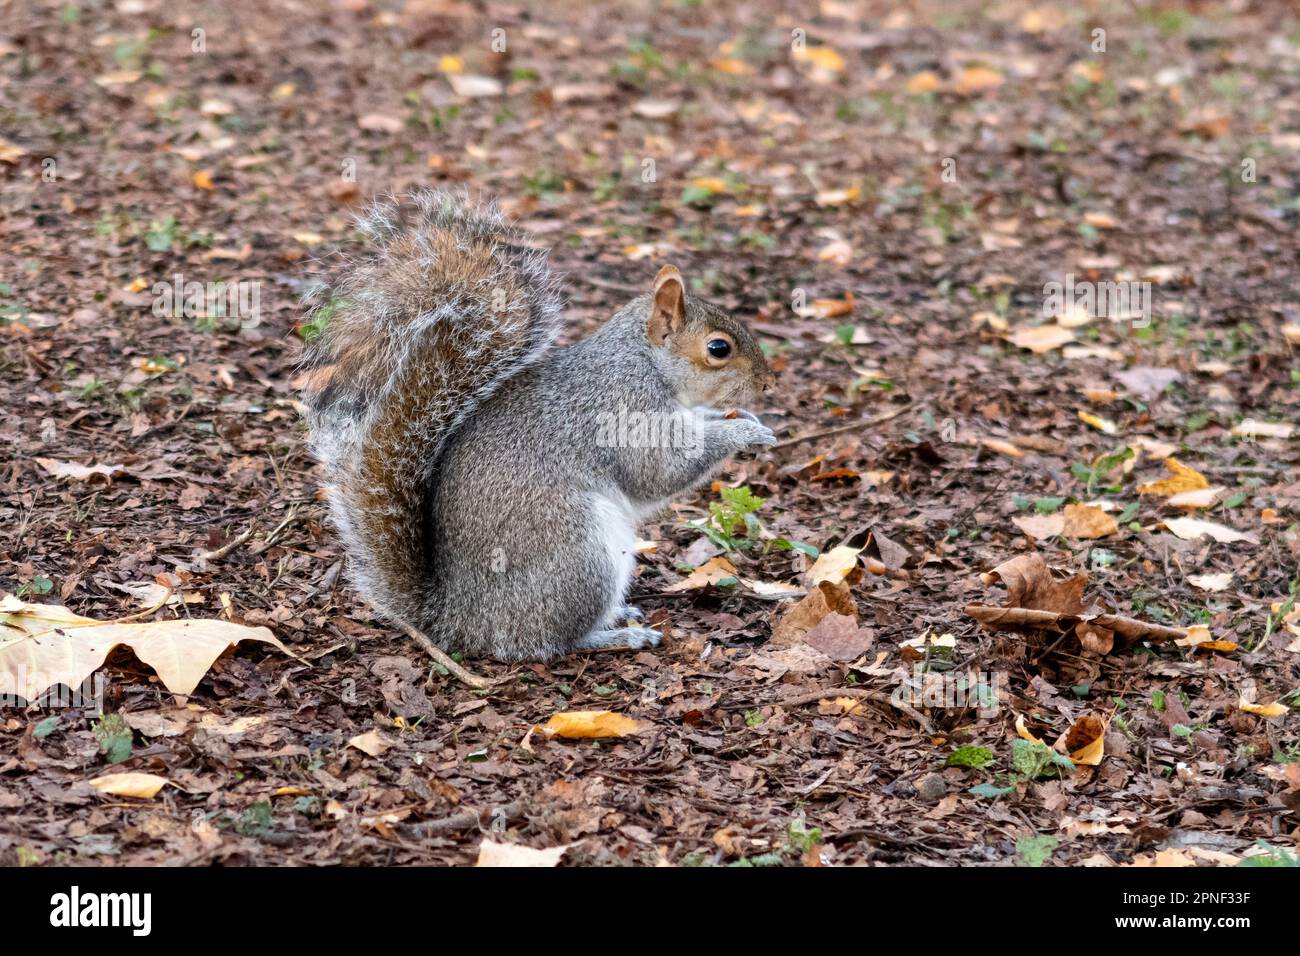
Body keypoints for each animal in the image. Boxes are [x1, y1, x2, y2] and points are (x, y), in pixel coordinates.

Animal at [299, 191, 774, 660]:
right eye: (718, 348)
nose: (768, 384)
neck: (645, 364)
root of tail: (457, 619)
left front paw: (747, 420)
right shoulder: (625, 411)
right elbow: (660, 472)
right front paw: (745, 433)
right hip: (580, 557)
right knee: (548, 641)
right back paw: (617, 636)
====
■ The task
Only these lines should appear in the reply: the one containing "right elbow: (660, 472)", the last line of the data, and all lines between them, each copied exactly.

■ Solution to this problem
right elbow: (660, 472)
right front paw: (745, 433)
right hip: (580, 557)
right knee: (548, 641)
right back paw: (617, 636)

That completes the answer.